(Entries taken from a collection)
»»

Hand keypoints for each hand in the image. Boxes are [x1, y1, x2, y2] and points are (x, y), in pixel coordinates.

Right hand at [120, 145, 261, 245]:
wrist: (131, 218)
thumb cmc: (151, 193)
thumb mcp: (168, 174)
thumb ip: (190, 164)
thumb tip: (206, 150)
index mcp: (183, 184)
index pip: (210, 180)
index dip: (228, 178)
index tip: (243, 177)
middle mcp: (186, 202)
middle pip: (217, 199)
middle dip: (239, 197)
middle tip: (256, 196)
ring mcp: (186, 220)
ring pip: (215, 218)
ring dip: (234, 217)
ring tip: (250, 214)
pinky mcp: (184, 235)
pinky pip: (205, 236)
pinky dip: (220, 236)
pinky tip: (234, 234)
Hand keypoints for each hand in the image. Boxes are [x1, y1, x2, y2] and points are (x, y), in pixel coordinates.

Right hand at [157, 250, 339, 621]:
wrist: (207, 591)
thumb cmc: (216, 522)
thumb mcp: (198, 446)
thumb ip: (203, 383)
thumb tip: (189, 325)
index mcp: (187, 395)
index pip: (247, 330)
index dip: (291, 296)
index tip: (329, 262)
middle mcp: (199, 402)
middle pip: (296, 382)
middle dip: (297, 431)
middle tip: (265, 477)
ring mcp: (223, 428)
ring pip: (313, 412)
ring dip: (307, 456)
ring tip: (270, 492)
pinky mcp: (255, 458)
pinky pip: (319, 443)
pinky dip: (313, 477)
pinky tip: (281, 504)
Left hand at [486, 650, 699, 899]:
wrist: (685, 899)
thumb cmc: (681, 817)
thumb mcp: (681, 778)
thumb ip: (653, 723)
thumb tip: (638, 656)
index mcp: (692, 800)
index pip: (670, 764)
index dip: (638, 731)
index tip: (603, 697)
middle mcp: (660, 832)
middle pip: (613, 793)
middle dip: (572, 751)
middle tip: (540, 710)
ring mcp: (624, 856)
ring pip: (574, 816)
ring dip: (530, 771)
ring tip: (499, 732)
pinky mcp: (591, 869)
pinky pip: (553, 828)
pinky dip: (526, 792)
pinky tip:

««

▶ **Goal of the exercise**: Starting from the line containing "index mcp: (692, 800)", repeat each line through the end of the entries, exactly.

▶ **Task response**:
index mcp: (692, 800)
index pip: (670, 764)
index dip: (638, 731)
index tip: (603, 697)
middle mcp: (660, 832)
middle pip: (613, 793)
middle dip: (572, 751)
middle tip: (540, 710)
ring mcp: (624, 856)
ring pip: (574, 816)
ring dip: (530, 771)
ring tip: (499, 732)
pinky mcp: (591, 869)
pinky pip: (553, 828)
pinky dip: (526, 792)
pinky tip:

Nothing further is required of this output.